Virginia Sorghum: Sugarcane Aphids Found in Suffolk

    Dr. Ames Herbert confirmed the presence of sugarcane aphids, Melanaphis sacchari, in a sorghum field at the Tidewater Agricultural Research and Extension Center in Suffolk, Virginia, on Sep. 17, 2015. Sugarcane aphid spreads as winged adults on wind and storm fronts so infestations can spread rapidly–so to be on the safe side, sorghum fields should be scouted.

    There are several other aphid species that can infest sorghum but sugarcane aphid can be differentiated from the others being smooth, cream yellow, with two, short dark cornicles (“tailpipes”) on the hind end.

    Research by Mike Brewer, Texes AgriLife, and David Kerns, LSU, has provided the most up-to-date Econominc Injury Level (EIL) of 50 to 125 aphids per leaf at sorghum prices of $4/bu; and the currently recommended Economic Threshold (when the insecticide needs to be applied to prevent the population from reaching the EIL) of 25 – 30% infested plants with 50 aphids per leaf.

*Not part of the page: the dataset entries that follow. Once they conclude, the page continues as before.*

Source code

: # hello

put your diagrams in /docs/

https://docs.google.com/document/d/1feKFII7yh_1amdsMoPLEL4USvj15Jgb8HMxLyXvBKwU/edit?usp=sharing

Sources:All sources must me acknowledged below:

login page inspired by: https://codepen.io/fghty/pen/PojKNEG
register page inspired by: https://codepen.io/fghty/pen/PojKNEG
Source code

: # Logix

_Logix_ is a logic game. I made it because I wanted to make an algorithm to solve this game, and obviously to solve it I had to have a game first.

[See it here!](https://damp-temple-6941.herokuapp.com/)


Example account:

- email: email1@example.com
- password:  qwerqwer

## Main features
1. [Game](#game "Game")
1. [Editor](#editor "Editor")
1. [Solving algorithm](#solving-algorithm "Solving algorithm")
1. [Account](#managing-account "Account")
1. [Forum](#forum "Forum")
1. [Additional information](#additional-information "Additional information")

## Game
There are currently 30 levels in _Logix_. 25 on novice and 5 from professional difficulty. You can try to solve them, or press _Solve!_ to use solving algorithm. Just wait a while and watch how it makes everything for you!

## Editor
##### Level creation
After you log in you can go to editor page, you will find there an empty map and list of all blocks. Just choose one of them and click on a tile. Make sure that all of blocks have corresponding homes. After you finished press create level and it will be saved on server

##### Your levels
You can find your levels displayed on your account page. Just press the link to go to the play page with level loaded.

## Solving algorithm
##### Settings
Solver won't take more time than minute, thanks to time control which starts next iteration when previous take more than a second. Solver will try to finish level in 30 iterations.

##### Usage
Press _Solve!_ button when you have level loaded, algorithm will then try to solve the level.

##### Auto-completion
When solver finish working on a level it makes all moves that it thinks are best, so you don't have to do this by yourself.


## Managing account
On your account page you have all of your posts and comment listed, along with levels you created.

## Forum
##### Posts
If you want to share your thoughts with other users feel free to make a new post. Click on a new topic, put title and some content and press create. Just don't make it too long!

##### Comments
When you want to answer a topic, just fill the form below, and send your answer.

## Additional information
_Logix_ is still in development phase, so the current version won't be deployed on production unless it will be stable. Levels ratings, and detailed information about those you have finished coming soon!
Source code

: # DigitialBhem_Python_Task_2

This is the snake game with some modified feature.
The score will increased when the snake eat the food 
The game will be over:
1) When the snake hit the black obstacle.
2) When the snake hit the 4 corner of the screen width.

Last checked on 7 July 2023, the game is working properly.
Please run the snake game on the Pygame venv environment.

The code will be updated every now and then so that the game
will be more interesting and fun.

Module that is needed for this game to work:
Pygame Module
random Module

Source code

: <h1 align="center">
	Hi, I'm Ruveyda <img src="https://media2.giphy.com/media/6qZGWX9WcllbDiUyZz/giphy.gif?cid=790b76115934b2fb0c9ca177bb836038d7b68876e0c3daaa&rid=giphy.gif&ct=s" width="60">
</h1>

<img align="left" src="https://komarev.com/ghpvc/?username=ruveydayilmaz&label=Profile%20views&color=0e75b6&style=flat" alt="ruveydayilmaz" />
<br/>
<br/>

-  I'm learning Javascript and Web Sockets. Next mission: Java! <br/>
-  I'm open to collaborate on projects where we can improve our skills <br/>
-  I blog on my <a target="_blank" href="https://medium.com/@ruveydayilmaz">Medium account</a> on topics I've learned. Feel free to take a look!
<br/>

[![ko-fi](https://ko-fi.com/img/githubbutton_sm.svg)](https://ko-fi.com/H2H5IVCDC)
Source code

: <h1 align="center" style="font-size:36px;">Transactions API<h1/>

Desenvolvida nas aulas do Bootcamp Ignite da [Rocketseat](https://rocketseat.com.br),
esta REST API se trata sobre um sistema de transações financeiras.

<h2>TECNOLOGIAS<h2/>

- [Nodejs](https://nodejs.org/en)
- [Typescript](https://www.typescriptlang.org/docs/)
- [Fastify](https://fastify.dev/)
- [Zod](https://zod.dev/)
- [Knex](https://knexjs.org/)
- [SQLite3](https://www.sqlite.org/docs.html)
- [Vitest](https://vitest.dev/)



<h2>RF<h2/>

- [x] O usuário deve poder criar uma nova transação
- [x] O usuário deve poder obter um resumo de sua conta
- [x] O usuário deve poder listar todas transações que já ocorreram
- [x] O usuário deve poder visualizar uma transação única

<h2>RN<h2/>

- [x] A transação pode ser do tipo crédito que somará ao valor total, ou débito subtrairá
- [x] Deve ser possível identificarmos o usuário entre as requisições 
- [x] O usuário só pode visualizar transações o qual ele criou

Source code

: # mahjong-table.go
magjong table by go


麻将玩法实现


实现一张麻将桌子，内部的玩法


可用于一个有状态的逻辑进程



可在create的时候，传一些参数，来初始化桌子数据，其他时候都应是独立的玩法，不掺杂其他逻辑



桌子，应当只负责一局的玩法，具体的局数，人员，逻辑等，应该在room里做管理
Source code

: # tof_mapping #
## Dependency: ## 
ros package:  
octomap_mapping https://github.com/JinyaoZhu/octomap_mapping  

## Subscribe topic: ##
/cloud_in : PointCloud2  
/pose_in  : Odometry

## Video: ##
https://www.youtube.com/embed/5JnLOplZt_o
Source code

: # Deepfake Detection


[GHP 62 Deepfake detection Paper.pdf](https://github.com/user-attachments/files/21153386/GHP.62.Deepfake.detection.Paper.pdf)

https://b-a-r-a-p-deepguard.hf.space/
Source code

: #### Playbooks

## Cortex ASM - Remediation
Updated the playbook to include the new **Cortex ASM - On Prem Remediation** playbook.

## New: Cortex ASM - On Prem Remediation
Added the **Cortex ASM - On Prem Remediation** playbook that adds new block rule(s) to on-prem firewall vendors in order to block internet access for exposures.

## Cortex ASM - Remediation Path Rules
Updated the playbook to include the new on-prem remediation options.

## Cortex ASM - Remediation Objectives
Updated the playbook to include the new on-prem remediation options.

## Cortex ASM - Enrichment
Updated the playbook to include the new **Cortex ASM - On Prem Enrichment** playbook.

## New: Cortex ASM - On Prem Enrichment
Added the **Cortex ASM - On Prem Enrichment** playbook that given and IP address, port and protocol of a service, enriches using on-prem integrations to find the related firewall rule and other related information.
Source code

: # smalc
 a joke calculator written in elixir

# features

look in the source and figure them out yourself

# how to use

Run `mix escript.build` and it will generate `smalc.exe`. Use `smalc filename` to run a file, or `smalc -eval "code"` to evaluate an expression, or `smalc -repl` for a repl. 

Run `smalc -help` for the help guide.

    After heading, according to work in other states, one of the more effective insecticide products is Sivanto (Bayer CropScience). Please refer to the Section 2(ee) Recommendation for the lower (but effective) rate of Sivanto @ 4-7 oz/A here (please take note of the pre-harvest intervals and other directions found in the Section 2(ee)).